Niemand fährt gerne ein, erträgt gerne eine Bewährung oder bezahlt gerne eine saftige Geldstrafe. Aber in dem Moment, in dem wir den Staat herausfordern, wird er mit seinen Mitteln zurückschlagen. Eine individuelle Strafe ist immer nur ein Teil von Repression. Jede mögliche Verurteilung hat eine politische Dimension, die in der Zukunft auf andere wirken soll. Ein individueller Umgang mit dieser Bedrohung, orientiert an individuellen Bedürfnissen und Ängsten, untergräbt einen solidarischen und kollektiven Umgang miteinander.

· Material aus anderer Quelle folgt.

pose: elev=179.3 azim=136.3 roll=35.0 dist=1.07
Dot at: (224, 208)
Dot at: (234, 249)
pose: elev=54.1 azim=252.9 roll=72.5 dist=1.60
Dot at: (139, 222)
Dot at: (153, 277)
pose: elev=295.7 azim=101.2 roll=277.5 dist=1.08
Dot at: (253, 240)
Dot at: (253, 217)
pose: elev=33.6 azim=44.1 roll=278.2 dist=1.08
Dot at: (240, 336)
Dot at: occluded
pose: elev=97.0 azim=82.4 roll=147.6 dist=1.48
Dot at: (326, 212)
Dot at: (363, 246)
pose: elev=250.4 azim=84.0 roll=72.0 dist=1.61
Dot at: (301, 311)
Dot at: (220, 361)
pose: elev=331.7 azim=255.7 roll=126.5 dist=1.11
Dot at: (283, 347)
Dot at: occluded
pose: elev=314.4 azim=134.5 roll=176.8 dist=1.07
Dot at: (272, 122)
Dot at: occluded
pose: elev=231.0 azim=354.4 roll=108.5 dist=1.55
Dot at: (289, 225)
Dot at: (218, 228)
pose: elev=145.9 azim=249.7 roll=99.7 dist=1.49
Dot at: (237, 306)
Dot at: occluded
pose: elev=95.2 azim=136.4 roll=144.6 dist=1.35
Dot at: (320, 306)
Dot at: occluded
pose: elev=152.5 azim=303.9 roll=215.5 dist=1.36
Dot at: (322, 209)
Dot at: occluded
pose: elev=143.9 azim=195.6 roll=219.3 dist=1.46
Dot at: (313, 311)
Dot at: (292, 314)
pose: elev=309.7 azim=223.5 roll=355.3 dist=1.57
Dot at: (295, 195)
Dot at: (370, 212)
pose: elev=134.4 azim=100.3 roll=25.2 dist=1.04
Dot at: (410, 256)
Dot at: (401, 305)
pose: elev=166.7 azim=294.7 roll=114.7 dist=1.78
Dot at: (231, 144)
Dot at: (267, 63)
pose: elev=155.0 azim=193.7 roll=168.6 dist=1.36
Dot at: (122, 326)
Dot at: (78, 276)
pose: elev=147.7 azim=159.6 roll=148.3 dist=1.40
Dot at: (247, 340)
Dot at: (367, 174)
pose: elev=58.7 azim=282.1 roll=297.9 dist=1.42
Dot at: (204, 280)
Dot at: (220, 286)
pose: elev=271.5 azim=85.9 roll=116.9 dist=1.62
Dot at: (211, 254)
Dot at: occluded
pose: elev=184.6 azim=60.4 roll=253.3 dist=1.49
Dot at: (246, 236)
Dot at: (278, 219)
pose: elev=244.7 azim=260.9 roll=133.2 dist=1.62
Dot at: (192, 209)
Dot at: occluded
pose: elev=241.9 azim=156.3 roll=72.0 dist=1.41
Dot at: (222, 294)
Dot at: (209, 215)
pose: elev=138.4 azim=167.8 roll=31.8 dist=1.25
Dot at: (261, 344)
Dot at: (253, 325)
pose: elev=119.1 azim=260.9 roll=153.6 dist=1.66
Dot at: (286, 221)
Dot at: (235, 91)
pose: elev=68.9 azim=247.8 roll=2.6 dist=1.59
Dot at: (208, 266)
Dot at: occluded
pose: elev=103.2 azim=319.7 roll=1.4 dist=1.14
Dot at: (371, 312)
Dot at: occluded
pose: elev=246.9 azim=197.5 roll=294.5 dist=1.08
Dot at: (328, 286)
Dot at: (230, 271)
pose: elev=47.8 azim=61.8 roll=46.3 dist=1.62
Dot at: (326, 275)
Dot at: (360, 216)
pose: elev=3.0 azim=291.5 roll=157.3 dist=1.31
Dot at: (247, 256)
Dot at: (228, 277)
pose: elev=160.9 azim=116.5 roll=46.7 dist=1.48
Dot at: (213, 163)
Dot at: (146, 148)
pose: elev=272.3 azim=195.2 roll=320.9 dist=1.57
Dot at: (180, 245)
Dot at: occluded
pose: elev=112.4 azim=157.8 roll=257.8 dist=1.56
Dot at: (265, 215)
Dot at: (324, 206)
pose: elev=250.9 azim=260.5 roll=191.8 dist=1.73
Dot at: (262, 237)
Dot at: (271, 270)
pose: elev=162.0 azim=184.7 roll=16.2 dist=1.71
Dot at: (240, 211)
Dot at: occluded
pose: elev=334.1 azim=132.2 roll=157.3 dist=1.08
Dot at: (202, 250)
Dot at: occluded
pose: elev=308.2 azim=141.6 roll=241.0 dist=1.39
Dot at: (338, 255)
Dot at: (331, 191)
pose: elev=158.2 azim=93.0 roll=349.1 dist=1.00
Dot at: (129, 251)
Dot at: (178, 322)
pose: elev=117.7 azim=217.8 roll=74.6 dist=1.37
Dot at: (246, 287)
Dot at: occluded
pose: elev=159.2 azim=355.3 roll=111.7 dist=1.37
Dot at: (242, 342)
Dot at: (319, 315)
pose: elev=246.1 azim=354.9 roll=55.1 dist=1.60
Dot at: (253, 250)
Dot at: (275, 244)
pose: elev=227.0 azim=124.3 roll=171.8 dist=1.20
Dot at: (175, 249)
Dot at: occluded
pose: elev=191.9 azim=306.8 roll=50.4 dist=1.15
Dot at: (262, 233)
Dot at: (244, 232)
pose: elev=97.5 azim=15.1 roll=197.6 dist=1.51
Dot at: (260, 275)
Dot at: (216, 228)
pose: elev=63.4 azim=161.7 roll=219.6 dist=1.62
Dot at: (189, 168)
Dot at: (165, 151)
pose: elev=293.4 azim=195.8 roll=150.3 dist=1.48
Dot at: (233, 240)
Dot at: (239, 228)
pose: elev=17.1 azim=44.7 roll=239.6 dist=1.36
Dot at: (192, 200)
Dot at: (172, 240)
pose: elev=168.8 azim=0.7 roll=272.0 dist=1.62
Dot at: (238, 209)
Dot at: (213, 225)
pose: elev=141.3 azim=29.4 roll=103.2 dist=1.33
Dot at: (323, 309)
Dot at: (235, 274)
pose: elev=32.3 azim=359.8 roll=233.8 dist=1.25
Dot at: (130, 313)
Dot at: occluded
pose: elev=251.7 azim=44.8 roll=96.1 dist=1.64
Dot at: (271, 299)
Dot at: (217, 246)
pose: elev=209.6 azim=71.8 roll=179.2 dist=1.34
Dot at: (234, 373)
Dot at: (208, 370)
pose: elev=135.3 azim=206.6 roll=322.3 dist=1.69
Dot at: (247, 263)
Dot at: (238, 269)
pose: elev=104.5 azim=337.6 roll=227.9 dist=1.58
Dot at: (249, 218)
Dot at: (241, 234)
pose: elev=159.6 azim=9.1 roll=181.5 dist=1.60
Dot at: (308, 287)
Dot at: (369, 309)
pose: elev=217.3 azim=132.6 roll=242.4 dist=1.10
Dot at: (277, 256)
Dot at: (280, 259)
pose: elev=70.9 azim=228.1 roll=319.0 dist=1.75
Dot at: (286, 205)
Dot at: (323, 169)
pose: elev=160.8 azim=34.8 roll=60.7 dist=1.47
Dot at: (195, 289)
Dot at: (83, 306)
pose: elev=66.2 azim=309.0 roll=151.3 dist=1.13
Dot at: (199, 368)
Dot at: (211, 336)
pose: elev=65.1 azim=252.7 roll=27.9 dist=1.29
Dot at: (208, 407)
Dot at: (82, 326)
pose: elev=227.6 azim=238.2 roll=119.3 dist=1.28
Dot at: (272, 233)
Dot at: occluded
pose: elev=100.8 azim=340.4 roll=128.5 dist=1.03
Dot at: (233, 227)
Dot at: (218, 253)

Wir vermissen eine Erklärung, wie es zu dieser Einlassung gekommen ist. War sie überlegt und in Strukturen diskutiert? War es eine Gruppenentscheidung? Was war Sinn und Zweck der Übung? Was denkt der geständige Angeklagte über die Konsequenzen?
Zeugin rudert zurück
Am selben Prozesstag war im Gericht eine Zeugin aus dem ehemaligen Umfeld der Beschuldigten geladen, die mehrere Beschuldigte in einer ersten Vernehmung durch den Staatsschutz schwer belastet hatte.
Auch wenn sie jetzt vor Gericht Schadensbegrenzung betrieben und die Aussagen aus dem Verhör relativiert oder zurückgenommen hat, ist der angerichtete Schaden durch die Aussagen enorm. Ihre Aussagen haben zu monatelanger U-Haft geführt, sie hat intern zu großer Verunsicherung und Misstrauen untereinander beigetragen und während der ganzen Zeit bis zu ihrer Aussage jetzt hat sie sich in keiner Weise verhalten. Auch wenn sie anscheinend eher einer Partyfraktion angehört, hat sie sich ins Aus geschossen. Vertrauen wiederherstellen hätte gleich nach ihrer Vernehmung vielleicht noch geklappt. Nach fast zwei Jahren, angesichts von Leuten im Knast und eines Riesenprozesses, der auch auf Grund ihrer Aussagen zustande gekommen ist, ist der Bruch nicht rückgängig zu machen.
Wir wollen F. nicht mehr in unseren Räumen oder Strukturen sehen.